■ Problem to solve
Please quote the data below word for word, reproducing every line without change.

■ Source records
━━━━━━━━

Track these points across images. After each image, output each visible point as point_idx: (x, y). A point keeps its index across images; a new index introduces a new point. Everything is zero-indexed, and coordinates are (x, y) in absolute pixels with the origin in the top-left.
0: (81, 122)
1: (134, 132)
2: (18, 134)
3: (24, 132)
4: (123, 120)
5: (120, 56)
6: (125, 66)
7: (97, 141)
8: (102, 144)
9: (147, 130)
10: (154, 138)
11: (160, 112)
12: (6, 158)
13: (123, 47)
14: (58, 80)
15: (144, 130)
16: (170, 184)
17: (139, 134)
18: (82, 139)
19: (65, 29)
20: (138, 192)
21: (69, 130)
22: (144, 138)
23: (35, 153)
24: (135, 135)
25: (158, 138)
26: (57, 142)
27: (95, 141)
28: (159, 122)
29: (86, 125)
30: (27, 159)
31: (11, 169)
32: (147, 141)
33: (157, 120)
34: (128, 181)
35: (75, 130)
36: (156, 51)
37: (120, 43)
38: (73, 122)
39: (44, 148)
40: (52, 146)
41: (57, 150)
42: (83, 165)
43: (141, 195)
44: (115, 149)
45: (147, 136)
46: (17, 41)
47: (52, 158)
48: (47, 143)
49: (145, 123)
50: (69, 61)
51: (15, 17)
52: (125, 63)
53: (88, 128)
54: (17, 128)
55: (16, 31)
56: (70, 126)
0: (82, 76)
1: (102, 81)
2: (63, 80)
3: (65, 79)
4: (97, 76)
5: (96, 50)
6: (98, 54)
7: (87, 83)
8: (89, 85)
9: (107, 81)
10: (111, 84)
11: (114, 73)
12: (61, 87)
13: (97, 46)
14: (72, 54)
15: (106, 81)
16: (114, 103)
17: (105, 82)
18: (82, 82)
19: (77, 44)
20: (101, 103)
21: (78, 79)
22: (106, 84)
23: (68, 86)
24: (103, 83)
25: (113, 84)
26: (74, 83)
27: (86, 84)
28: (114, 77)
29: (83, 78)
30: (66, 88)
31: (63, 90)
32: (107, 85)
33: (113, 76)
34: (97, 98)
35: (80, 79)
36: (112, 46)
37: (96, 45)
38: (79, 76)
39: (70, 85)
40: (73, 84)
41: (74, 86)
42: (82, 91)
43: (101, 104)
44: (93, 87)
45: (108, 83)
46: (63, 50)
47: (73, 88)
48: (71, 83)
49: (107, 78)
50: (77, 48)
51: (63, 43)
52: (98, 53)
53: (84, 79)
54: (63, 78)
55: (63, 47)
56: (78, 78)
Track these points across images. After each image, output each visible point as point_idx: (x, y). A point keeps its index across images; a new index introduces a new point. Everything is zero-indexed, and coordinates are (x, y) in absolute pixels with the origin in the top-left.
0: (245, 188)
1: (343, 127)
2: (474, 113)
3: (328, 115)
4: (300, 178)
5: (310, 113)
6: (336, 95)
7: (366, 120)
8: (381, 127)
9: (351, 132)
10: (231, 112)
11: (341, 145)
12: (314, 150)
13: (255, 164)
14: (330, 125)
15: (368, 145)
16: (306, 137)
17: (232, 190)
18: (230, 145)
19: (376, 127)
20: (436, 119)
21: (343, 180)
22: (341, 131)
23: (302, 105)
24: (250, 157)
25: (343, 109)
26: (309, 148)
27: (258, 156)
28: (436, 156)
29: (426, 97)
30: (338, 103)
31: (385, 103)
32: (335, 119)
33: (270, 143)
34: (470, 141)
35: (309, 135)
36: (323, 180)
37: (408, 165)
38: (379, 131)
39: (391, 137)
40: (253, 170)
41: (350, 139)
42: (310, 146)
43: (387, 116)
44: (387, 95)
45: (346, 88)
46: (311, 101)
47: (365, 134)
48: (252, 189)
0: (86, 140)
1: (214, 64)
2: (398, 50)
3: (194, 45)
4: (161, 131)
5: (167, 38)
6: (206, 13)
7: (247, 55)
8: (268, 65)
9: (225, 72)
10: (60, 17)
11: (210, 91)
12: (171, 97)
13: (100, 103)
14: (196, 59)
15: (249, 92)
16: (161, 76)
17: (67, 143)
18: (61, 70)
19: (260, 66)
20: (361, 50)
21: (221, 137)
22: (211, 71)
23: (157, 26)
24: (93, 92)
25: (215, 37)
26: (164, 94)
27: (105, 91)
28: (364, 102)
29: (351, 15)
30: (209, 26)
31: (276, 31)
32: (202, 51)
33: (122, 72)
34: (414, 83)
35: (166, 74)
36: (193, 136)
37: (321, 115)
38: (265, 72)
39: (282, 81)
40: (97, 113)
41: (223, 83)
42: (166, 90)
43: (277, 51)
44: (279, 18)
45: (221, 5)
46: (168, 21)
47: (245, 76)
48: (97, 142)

━━━━━━━━

■ Result
Track these points across images. After each image, output each visible point as point_idx: (x, y). A point keeps its index across images; a new index introduces a new point. Everything is zero-indexed, and coordinates are (x, y) in absolute pixels with the origin in the top-left.
0: (81, 122)
1: (134, 132)
2: (18, 134)
3: (24, 132)
4: (123, 120)
5: (120, 56)
6: (125, 66)
7: (97, 141)
8: (102, 144)
9: (147, 130)
10: (154, 138)
11: (160, 112)
12: (6, 158)
13: (123, 47)
14: (58, 80)
15: (144, 130)
16: (170, 184)
17: (139, 134)
18: (82, 139)
19: (65, 29)
20: (138, 192)
21: (69, 130)
22: (144, 138)
23: (35, 153)
24: (135, 135)
25: (158, 138)
26: (57, 142)
27: (95, 141)
28: (159, 122)
29: (86, 125)
30: (27, 159)
31: (11, 169)
32: (147, 141)
33: (157, 120)
34: (128, 181)
35: (75, 130)
36: (156, 51)
37: (120, 43)
38: (73, 122)
39: (44, 148)
40: (52, 146)
41: (57, 150)
42: (83, 165)
43: (141, 195)
44: (115, 149)
45: (147, 136)
46: (17, 41)
47: (52, 158)
48: (47, 143)
49: (145, 123)
50: (69, 61)
51: (15, 17)
52: (125, 63)
53: (88, 128)
54: (17, 128)
55: (16, 31)
56: (70, 126)
0: (82, 76)
1: (102, 81)
2: (63, 80)
3: (65, 79)
4: (97, 76)
5: (96, 50)
6: (98, 54)
7: (87, 83)
8: (89, 85)
9: (107, 81)
10: (111, 84)
11: (114, 73)
12: (61, 87)
13: (97, 46)
14: (72, 54)
15: (106, 81)
16: (114, 103)
17: (105, 82)
18: (82, 82)
19: (77, 44)
20: (101, 103)
21: (78, 79)
22: (106, 84)
23: (68, 86)
24: (103, 83)
25: (113, 84)
26: (74, 83)
27: (86, 84)
28: (114, 77)
29: (83, 78)
30: (66, 88)
31: (63, 90)
32: (107, 85)
33: (113, 76)
34: (97, 98)
35: (80, 79)
36: (112, 46)
37: (96, 45)
38: (79, 76)
39: (70, 85)
40: (73, 84)
41: (74, 86)
42: (82, 91)
43: (101, 104)
44: (93, 87)
45: (108, 83)
46: (63, 50)
47: (73, 88)
48: (71, 83)
49: (107, 78)
50: (77, 48)
51: (63, 43)
52: (98, 53)
53: (84, 79)
54: (63, 78)
55: (63, 47)
56: (78, 78)
Track these points across images. After each image, output each visible point as point_idx: (x, y). A point keeps its index across images; a new index introduces a new point. Everything is zero-indexed, and coordinates are (x, y) in absolute pixels with the origin in the top-left.
0: (245, 188)
1: (343, 127)
2: (474, 113)
3: (328, 115)
4: (300, 178)
5: (310, 113)
6: (336, 95)
7: (366, 120)
8: (381, 127)
9: (351, 132)
10: (231, 112)
11: (341, 145)
12: (314, 150)
13: (255, 164)
14: (330, 125)
15: (368, 145)
16: (306, 137)
17: (232, 190)
18: (230, 145)
19: (376, 127)
20: (436, 119)
21: (343, 180)
22: (341, 131)
23: (302, 105)
24: (250, 157)
25: (343, 109)
26: (309, 148)
27: (258, 156)
28: (436, 156)
29: (426, 97)
30: (338, 103)
31: (385, 103)
32: (335, 119)
33: (270, 143)
34: (470, 141)
35: (309, 135)
36: (323, 180)
37: (408, 165)
38: (379, 131)
39: (391, 137)
40: (253, 170)
41: (350, 139)
42: (310, 146)
43: (387, 116)
44: (387, 95)
45: (346, 88)
46: (311, 101)
47: (365, 134)
48: (252, 189)
0: (86, 140)
1: (214, 64)
2: (398, 50)
3: (194, 45)
4: (161, 131)
5: (167, 38)
6: (206, 13)
7: (247, 55)
8: (268, 65)
9: (225, 72)
10: (60, 17)
11: (210, 91)
12: (171, 97)
13: (100, 103)
14: (196, 59)
15: (249, 92)
16: (161, 76)
17: (67, 143)
18: (61, 70)
19: (260, 66)
20: (361, 50)
21: (221, 137)
22: (211, 71)
23: (157, 26)
24: (93, 92)
25: (215, 37)
26: (164, 94)
27: (105, 91)
28: (364, 102)
29: (351, 15)
30: (209, 26)
31: (276, 31)
32: (202, 51)
33: (122, 72)
34: (414, 83)
35: (166, 74)
36: (193, 136)
37: (321, 115)
38: (265, 72)
39: (282, 81)
40: (97, 113)
41: (223, 83)
42: (166, 90)
43: (277, 51)
44: (279, 18)
45: (221, 5)
46: (168, 21)
47: (245, 76)
48: (97, 142)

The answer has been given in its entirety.